_ACTIVITIES_
1. Based on the faculty profile, explain how the two degrees listed under "Education" correspond to the details given in the "Profile" section.
2. In the rows, change "Aktualności" to "Wiadomości" throughout the stretch from the line containing "Strona używa plików cookies, aby ułatwić użyt" through the line containing "Spüldeckel, mit Spindelventil, Einputzhau", keeping everything else unchanged. Reproduce only that stretch and leave the pictures out.

** TEXT SEGMENT follows **

Helen Haines
Assistant Professor
Office: Trent-in-Oshawa 55Thornton Rd. Oshawa Campus, office #181
Telephone: (905) 435 x5100 ext:TBA
Email: Send an email
Education
BA (Toronto) PhD (University College London)
Research Interests
Recent Publications
Areas of interest include:
- Development of Cultural Complexity and Socio-political Organizations Among the Ancient Maya
- Maya Iconography and Ideology
- Architectural Implications for Political and Social Expressions of Power
- Obsidian (Lithic) Economy and Technology
- Comparative Ancient Complex Societies
- Illicit Antiques Trade and the Ethics of Collecting Cultural Property
- Spanish Imperial History
- Marine Archaeology
Profile
Dr. Haines obtained her Ph.D. from the Institute of Archaeology, University of London, England, in 2000, and her B.A. in Anthropology from the University of Toronto in 1994. She also held a 3-year Post-Doctoral research appointment in the Department of Anthropology at The Field Museum of Natural History, Chicago, IL. Currently, she is a Research Associate at the Archaeological Research Centre (TUARC) and teaches with the Department of Anthropology at Trent University and the University of Toronto Mississauga.

** End of TEXT SEGMENT **
** PROVIDED RECORDS follows **

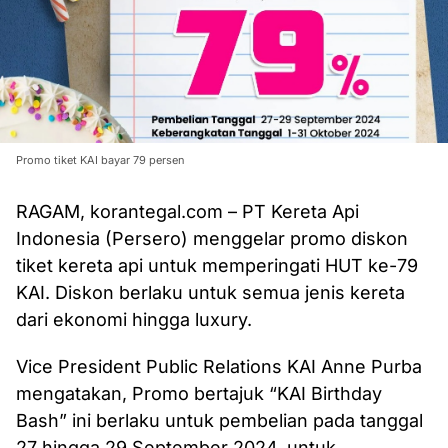
Promo tiket KAI bayar 79 persen
RAGAM, korantegal.com – PT Kereta Api
Indonesia (Persero) menggelar promo diskon
tiket kereta api untuk memperingati HUT ke-79
KAI. Diskon berlaku untuk semua jenis kereta
dari ekonomi hingga luxury.
Vice President Public Relations KAI Anne Purba
mengatakan, Promo bertajuk “KAI Birthday
Bash” ini berlaku untuk pembelian pada tanggal
27 hingga 29 September 2024, untuk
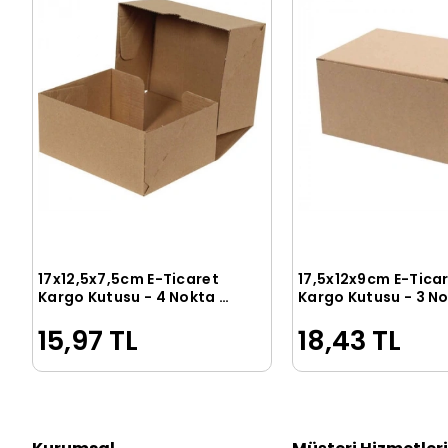
17x12,5x7,5cm E-Ticaret
17,5x12x9cm E-Tica
Sepete Ekle
Sepete Ek
Kargo Kutusu - 4 Nokta -
Kargo Kutusu - 3 No
Testliner
Testliner
15,97 TL
18,43 TL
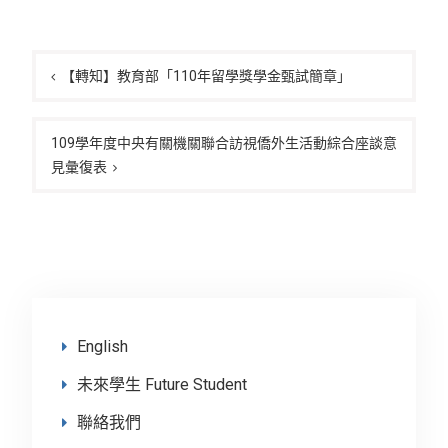
文
章
【轉知】教育部「110年留學獎學金甄試簡章」
導
覽
109學年度中央有關機關聯合訪視僑外生活動綜合座談意
見彙復表
English
未來學生 Future Student
聯絡我們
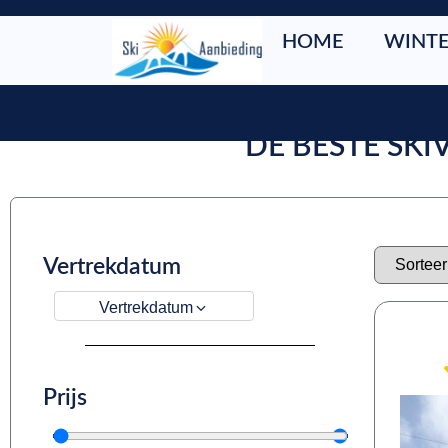
HOME
WINTE
DE BESTE SK
Vertrekdatum
Vertrekdatum
Prijs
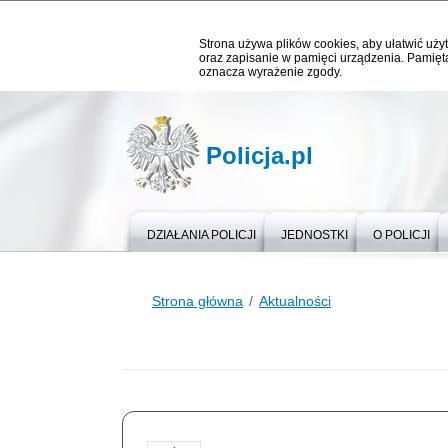
Strona używa plików cookies, aby ułatwić użyt
oraz zapisanie w pamięci urządzenia. Pamięta
oznacza wyrażenie zgody.
Policja.pl
DZIAŁANIA POLICJI
JEDNOSTKI
O POLICJI
Strona główna
Aktualności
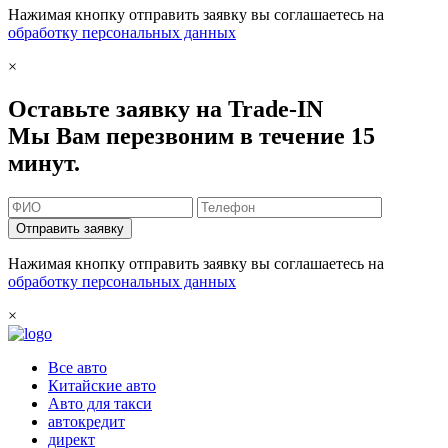
Нажимая кнопку отправить заявку вы соглашаетесь на
обработку персональных данных
×
Оставьте заявку на Trade-IN
Мы Вам перезвоним в течение 15
минут.
Отправить заявку
Нажимая кнопку отправить заявку вы соглашаетесь на
обработку персональных данных
×
Все авто
Китайские авто
Авто для такси
автокредит
директ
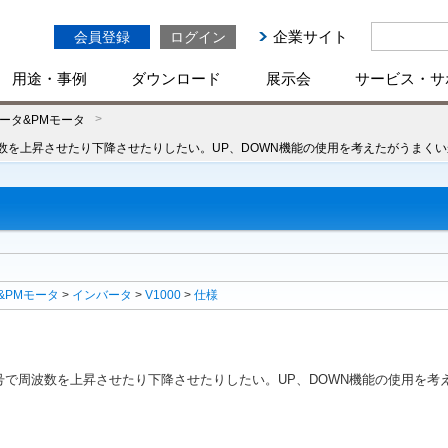
企業サイト
会員登録
ログイン
用途・事例
ダウンロード
展示会
サービス・サ
ータ&PMモータ
数を上昇させたり下降させたりしたい。UP、DOWN機能の使用を考えたがうまく
&PMモータ
>
インバータ
>
V1000
>
仕様
で周波数を上昇させたり下降させたりしたい。UP、DOWN機能の使用を考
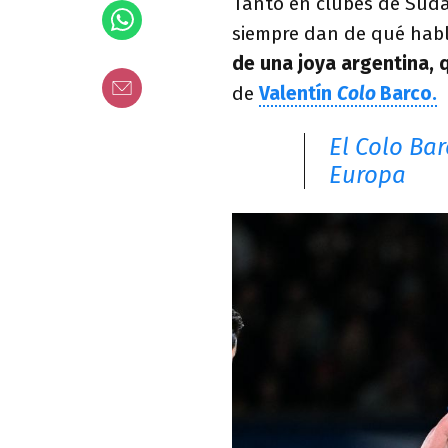
Tanto en clubes de Suda
siempre dan de qué habl
de una joya argentina, 
de
Valentín
Colo
Barco.
El Colo Ba
Europa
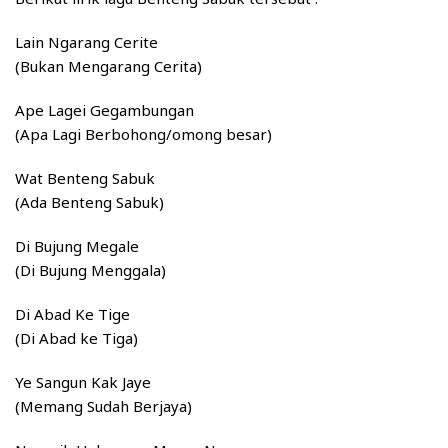
Lain Ngarang Cerite
(Bukan Mengarang Cerita)
Ape Lagei Gegambungan
(Apa Lagi Berbohong/omong besar)
Wat Benteng Sabuk
(Ada Benteng Sabuk)
Di Bujung Megale
(Di Bujung Menggala)
Di Abad Ke Tige
(Di Abad ke Tiga)
Ye Sangun Kak Jaye
(Memang Sudah Berjaya)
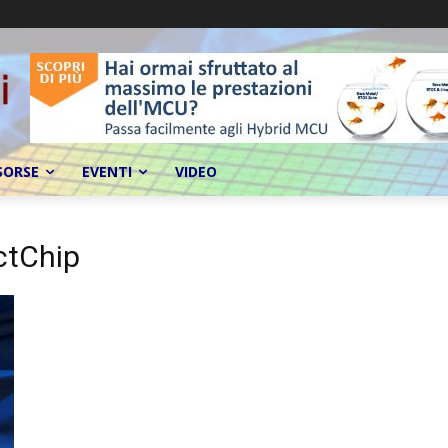
SORSE
EVENTI
VIDEO
ctChip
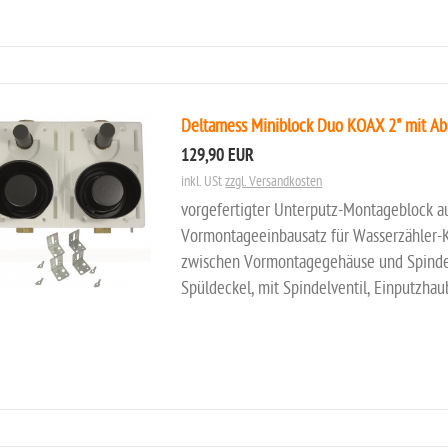
Deltamess Miniblock Duo KOAX 2" mit Abs
129,90 EUR
inkl. USt
zzgl. Versandkosten
vorgefertigter Unterputz-Montageblock a
Vormontageeinbausatz für Wasserzähler-
zwischen Vormontagegehäuse und Spindelve
Spüldeckel, mit Spindelventil, Einputzhau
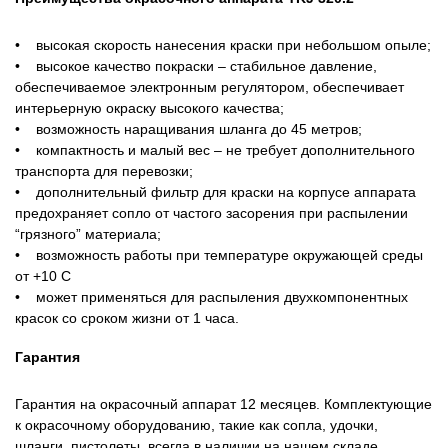
• высокая скорость нанесения краски при небольшом опыле;
• высокое качество покраски – стабильное давление,
обеспечиваемое электронным регулятором, обеспечивает
интерьерную окраску высокого качества;
• возможность наращивания шланга до 45 метров;
• компактность и малый вес – не требует дополнительного
транспорта для перевозки;
• дополнительный фильтр для краски на корпусе аппарата
предохраняет сопло от частого засорения при распылении
“грязного” материала;
• возможность работы при температуре окружающей среды
от +10 С
• может применяться для распыления двухкомпонентных
красок со сроком жизни от 1 часа.
Гарантия
Гарантия на окрасочный аппарат 12 месяцев. Комплектующие
к окрасочному оборудованию, такие как сопла, удочки,
шланги, пистолеты, всегда в наличии на нашем складе.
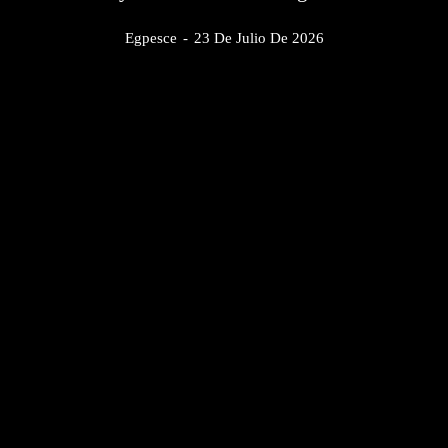
Egpesce
-
23 De Julio De 2026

** End of PROVIDED RECORDS **

_OUTPUTS FOR THE TASKS_
1. The "BA (Toronto)" is her B.A. in Anthropology from the University of Toronto, obtained in 1994. The "PhD (University College London)" is her Ph.D. from the Institute of Archaeology, University of London, England, obtained in 2000.

2.
Strona używa plików cookies, aby ułatwić użyt
oraz zapisanie w pamięci urządzenia. Pamięta
oznacza wyrażenie zgody.
Policja.pl
DZIAŁANIA POLICJI
JEDNOSTKI
O POLICJI
Strona główna
Wiadomości
Нажимая кнопку отправить заявку вы соглашаетесь на
обработку персональных данных
×
Оставьте заявку на Trade-IN
Мы Вам перезвоним в течение 15
минут.
Отправить заявку
Нажимая кнопку отправить заявку вы соглашаетесь на
обработку персональных данных
×
Все авто
Китайские авто
Авто для такси
автокредит
директ
企業サイト
会員登録
ログイン
用途・事例
ダウンロード
展示会
サービス・サ
ータ&PMモータ
数を上昇させたり下降させたりしたい。UP、DOWN機能の使用を考えたがうまく
&PMモータ
>
インバータ
>
V1000
>
仕様
で周波数を上昇させたり下降させたりしたい。UP、DOWN機能の使用を考
Tanto en clubes de Suda
siempre dan de qué habl
de una joya argentina, 
de
Valentín
Colo
Barco.
El Colo Ba
Europa
Lain Ngarang Cerite
(Bukan Mengarang Cerita)
Ape Lagei Gegambungan
(Apa Lagi Berbohong/omong besar)
Wat Benteng Sabuk
(Ada Benteng Sabuk)
Di Bujung Megale
(Di Bujung Menggala)
Di Abad Ke Tige
(Di Abad ke Tiga)
Ye Sangun Kak Jaye
(Memang Sudah Berjaya)
SORSE
EVENTI
VIDEO
ctChip
Deltamess Miniblock Duo KOAX 2" mit Abs
129,90 EUR
inkl. USt
zzgl. Versandkosten
vorgefertigter Unterputz-Montageblock a
Vormontageeinbausatz für Wasserzähler-
zwischen Vormontagegehäuse und Spindelve
Spüldeckel, mit Spindelventil, Einputzhau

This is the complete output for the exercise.